Dave, I have a solution for this problem and I will include it in the tutorial. :yes: I have run the same hole saw set through about 50 blanks including cocobolo, african blackwood, and kingwood. In other words some hard, gummy, oily stuff:wacko1::dash2::wacko1:. They are still working. The tutorial might take me a week or two to gather all the pics I need. I also am working on a video for youtube (which will be about a month out).


----------



## BangleGuy (Apr 10, 2012)

David, your box shipped today. I am hoping to have the tutorial done before it arrives, and I can then email it to you.

Thanks


----------



## BangleGuy (Apr 10, 2012)

So I just finished a Zebra wood bangle tonight from a 4 block glue up. Here is a picture of the block I started with and the finished bangle. The tutorial I am writing chronicles the making of this bangle :i_am_so_happy: 

[attachment=4105]
[attachment=4104]


----------



## davidgiul (Apr 11, 2012)

BangleGuy said:


> So I just finished a Zebra wood bangle tonight from a 4 block glue up.

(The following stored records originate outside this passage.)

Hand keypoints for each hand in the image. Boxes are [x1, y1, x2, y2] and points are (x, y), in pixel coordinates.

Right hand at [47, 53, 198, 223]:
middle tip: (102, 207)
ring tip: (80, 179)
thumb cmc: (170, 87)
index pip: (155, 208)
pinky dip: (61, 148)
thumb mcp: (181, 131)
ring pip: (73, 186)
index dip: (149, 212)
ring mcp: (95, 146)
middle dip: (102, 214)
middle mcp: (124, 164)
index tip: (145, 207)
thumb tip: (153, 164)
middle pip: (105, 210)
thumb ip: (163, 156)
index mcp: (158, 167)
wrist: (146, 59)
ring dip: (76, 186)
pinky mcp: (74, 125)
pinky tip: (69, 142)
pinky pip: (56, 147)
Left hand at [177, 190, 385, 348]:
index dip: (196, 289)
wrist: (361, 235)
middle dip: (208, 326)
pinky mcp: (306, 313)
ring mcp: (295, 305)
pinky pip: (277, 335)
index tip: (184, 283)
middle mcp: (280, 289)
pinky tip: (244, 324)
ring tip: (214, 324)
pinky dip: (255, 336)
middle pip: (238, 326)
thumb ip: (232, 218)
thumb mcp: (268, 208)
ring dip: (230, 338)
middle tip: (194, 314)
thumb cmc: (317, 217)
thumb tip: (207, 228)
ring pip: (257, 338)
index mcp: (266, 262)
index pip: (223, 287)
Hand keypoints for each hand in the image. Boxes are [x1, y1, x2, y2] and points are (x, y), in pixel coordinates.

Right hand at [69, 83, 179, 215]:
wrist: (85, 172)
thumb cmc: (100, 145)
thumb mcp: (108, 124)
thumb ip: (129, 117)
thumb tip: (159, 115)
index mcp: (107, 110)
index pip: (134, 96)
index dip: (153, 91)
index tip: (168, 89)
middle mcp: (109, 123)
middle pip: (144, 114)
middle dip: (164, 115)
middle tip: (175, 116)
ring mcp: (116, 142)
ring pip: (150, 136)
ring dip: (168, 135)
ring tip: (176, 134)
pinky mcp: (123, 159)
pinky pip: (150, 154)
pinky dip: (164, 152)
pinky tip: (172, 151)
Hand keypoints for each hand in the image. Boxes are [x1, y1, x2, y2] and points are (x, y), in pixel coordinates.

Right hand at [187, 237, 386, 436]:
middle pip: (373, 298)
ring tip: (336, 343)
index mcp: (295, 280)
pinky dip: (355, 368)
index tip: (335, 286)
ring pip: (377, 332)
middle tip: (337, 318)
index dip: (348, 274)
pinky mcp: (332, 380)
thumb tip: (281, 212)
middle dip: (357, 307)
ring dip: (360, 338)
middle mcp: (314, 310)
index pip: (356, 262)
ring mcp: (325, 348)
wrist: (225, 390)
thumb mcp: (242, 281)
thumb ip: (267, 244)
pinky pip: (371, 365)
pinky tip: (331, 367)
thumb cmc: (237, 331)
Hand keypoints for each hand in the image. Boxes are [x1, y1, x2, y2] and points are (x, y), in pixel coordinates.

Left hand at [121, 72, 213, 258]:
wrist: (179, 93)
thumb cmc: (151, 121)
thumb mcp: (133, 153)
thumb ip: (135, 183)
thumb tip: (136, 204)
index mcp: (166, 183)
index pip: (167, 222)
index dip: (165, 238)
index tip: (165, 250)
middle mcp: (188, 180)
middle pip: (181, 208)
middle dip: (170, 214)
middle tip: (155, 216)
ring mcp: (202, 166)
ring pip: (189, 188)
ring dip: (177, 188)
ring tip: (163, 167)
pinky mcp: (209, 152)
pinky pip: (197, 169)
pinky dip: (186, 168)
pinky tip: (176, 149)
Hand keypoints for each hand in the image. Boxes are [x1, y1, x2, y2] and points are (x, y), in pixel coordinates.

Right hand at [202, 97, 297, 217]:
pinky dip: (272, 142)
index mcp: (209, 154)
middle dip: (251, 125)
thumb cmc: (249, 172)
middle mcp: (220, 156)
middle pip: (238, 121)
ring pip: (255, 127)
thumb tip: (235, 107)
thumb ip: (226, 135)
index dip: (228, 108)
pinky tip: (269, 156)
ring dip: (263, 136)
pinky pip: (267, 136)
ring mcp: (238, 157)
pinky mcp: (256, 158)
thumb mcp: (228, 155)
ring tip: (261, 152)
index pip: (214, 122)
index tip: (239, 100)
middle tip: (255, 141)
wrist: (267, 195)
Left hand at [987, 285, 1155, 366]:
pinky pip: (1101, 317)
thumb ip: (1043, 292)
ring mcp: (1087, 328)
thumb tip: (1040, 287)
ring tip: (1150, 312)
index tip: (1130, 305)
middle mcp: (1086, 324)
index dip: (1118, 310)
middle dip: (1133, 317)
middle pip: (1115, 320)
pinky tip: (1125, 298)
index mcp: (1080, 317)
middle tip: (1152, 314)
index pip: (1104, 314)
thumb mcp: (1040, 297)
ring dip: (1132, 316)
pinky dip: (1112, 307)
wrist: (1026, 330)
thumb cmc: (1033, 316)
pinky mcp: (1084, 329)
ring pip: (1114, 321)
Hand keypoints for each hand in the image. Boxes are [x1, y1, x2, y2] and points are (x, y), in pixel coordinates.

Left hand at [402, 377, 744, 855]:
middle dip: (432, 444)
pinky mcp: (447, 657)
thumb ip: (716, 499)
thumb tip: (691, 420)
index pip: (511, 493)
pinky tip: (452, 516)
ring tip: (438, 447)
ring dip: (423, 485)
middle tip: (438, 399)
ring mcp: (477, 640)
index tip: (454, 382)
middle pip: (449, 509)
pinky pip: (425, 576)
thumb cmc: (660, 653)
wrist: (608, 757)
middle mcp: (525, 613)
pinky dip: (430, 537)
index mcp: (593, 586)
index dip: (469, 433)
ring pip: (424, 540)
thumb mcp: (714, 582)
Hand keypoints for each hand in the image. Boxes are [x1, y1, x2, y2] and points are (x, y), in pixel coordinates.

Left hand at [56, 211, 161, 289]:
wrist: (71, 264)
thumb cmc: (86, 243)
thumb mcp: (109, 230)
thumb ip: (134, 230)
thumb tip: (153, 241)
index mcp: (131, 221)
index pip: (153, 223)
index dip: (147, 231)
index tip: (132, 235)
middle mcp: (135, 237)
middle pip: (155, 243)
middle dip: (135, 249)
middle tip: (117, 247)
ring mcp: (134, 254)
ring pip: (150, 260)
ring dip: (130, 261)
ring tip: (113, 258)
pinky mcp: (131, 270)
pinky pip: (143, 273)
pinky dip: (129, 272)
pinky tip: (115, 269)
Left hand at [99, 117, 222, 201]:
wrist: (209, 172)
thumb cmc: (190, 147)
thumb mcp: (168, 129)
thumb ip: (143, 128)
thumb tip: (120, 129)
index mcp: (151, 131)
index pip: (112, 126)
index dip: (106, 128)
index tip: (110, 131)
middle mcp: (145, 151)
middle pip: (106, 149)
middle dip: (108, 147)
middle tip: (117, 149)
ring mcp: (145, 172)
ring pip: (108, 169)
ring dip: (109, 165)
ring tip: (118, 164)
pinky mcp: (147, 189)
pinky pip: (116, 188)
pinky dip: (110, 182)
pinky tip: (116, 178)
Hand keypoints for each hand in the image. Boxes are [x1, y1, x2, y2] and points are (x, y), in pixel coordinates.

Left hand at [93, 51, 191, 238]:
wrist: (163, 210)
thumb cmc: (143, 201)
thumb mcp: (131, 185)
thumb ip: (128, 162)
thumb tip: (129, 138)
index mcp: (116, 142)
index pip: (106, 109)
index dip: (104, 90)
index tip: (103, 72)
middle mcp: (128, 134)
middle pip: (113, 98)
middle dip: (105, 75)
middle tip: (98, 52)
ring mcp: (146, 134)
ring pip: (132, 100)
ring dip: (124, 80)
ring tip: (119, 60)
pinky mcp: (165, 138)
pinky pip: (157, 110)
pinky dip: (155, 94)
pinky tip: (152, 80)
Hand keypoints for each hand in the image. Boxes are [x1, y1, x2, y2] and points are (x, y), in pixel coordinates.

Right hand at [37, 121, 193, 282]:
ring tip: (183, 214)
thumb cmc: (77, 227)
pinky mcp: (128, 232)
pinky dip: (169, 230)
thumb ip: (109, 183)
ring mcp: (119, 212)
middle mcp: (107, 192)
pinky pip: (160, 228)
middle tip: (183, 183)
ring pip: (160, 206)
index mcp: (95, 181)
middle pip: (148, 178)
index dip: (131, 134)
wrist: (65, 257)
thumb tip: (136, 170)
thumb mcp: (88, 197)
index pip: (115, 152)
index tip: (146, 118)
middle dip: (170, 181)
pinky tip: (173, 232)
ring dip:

Here is a picture of the block I started with and the finished bangle. The tutorial I am writing chronicles the making of this bangle :i_am_so_happy:



Sweet. How is the dust from Zebra Wood? I hear it can be a little itchty.
Dave


----------



## BangleGuy (Apr 11, 2012)

davidgiul said:


> BangleGuy said:
> 
> 
> > So I just finished a Zebra wood bangle tonight from a 4 block glue up. Here is a picture of the block I started with and the finished bangle. The tutorial I am writing chronicles the making of this bangle :i_am_so_happy:
> ...



I have a pretty good dust collector so I couldn't really say. Fortunately I have not had a reaction to any of the woods I have used (knock on wood -> :dash2:)


----------